In a statement the association issued, they said that while they are saddened by the death of the teen, 15-year-old Ioanna Skordi, and that while they express their support to the family, people’s scientific and medical credentials should not be picked apart.

“They should not be victimised in a way that harms their scientific prestige,” Cyma said.

The group added that the doctors for several years have offered and are offering their utmost, especially under extremely difficult working conditions at the Makarios Hospital.

On Friday, state health service Okypy said it was unfortunate for doctors to be suspended.

“When an official is suspended, it does not mean that they are guilty, but rather that Public Health Committee has deemed it is for the public’s interest to not affect any ongoing police investigation,” Okypy spokesman Pambos Charilaou said.

Commenting further on the death of 15-year-old Ioanna Skordi in March, he said Okypy has also made internal adjustments so the care of children at the Makarios hospital being treated for kidney problems is not affected.

The parents of children with transplants have sent a letter to Health Minister Michalis Hadjipantela complaining about the suspension of one of the doctors, who is a nephrologist at Makarios, and was monitoring their children.

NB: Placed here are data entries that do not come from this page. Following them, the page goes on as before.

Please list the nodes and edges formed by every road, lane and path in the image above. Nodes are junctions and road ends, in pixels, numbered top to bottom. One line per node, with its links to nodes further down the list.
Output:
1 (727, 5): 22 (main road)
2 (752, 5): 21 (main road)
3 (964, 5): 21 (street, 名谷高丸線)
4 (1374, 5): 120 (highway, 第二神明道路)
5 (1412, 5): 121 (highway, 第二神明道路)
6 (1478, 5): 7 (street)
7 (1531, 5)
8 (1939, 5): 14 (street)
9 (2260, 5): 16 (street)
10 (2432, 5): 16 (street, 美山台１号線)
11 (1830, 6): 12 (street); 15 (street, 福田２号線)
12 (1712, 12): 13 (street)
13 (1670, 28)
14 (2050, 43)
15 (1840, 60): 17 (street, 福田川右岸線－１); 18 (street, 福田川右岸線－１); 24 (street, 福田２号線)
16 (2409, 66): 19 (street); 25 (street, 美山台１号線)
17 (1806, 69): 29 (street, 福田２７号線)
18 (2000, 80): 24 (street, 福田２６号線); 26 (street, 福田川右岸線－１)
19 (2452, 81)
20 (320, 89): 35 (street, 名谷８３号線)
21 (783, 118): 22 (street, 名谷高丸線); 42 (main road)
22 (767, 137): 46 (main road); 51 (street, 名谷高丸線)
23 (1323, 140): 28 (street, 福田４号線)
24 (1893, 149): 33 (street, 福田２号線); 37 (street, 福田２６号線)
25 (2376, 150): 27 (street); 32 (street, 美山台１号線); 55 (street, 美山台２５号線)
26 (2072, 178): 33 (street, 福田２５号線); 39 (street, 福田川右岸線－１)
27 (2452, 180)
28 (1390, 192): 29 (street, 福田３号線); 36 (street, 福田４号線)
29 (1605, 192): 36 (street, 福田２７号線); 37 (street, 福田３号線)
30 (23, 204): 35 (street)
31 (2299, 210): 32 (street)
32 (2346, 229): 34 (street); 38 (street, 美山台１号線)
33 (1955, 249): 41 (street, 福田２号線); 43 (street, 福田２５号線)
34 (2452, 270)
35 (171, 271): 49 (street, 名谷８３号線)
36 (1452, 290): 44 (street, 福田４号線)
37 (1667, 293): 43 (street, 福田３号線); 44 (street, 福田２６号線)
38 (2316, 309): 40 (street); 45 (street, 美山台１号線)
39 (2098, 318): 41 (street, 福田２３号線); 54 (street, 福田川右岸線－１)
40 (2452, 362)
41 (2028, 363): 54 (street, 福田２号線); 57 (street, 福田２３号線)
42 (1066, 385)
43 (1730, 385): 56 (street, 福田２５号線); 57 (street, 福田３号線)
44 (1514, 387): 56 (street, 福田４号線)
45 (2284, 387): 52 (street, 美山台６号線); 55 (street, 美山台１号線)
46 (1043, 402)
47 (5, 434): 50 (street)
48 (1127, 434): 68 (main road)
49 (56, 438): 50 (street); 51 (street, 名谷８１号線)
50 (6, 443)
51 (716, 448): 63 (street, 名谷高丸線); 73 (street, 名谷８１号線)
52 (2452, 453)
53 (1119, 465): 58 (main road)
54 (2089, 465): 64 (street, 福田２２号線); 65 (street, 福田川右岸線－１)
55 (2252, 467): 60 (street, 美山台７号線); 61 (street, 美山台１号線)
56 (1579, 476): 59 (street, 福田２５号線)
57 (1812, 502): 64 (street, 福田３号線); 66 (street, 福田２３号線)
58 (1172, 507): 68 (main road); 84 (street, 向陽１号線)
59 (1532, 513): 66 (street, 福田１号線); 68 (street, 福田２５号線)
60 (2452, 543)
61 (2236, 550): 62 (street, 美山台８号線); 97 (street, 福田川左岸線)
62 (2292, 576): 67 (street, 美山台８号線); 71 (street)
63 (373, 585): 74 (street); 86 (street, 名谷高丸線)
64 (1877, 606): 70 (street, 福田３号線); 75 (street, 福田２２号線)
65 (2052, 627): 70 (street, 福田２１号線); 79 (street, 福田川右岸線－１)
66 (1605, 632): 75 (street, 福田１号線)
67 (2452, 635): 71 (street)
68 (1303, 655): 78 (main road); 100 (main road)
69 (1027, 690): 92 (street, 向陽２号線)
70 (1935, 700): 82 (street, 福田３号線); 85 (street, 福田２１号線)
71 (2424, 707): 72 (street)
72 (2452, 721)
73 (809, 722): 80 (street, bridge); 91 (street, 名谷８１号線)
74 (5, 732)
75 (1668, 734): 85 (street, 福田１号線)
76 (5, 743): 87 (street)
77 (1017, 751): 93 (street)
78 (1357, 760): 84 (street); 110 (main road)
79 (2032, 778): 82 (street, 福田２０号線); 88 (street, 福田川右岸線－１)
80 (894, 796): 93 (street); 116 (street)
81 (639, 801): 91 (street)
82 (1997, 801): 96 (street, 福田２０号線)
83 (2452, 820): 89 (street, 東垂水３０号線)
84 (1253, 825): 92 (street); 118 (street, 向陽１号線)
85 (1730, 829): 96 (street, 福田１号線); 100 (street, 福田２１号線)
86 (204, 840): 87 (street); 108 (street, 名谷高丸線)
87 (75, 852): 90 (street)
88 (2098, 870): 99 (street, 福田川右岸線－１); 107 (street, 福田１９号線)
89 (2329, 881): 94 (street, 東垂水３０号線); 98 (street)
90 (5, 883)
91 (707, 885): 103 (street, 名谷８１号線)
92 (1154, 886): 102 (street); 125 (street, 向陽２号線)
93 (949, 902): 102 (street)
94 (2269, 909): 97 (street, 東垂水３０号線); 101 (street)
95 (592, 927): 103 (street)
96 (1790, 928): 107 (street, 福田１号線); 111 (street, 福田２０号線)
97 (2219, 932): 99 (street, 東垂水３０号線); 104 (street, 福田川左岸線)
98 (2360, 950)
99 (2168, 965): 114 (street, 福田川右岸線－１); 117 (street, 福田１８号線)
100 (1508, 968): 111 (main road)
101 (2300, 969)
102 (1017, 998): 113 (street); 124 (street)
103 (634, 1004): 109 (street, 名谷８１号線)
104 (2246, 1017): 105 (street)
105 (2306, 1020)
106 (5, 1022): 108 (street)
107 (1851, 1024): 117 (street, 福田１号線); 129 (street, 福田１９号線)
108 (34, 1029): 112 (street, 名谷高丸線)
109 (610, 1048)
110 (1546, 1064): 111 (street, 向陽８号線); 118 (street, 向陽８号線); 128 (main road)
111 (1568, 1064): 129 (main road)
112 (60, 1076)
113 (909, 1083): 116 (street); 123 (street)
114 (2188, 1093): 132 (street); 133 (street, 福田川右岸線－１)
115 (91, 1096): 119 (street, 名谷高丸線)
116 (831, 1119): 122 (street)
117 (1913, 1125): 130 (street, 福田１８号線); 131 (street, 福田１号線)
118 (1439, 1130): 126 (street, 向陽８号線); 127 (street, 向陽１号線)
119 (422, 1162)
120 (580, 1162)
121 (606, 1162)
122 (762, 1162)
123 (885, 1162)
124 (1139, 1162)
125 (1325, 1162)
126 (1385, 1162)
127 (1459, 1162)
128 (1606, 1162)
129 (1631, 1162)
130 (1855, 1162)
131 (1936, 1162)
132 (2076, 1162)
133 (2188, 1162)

Spokeswoman of the group Neophyta Kyprianou told the Cyprus Times their children have been put in danger with the suspension of the doctor, who monitored other transplant patients as well.

“Our children need specialised care, and we will do not accept that they will be monitored by a non-specialist after so many years of being monitored by the only child nephrologist that exists,” she said.

She added that it is unacceptable for their children to be treated as ‘lab animals.’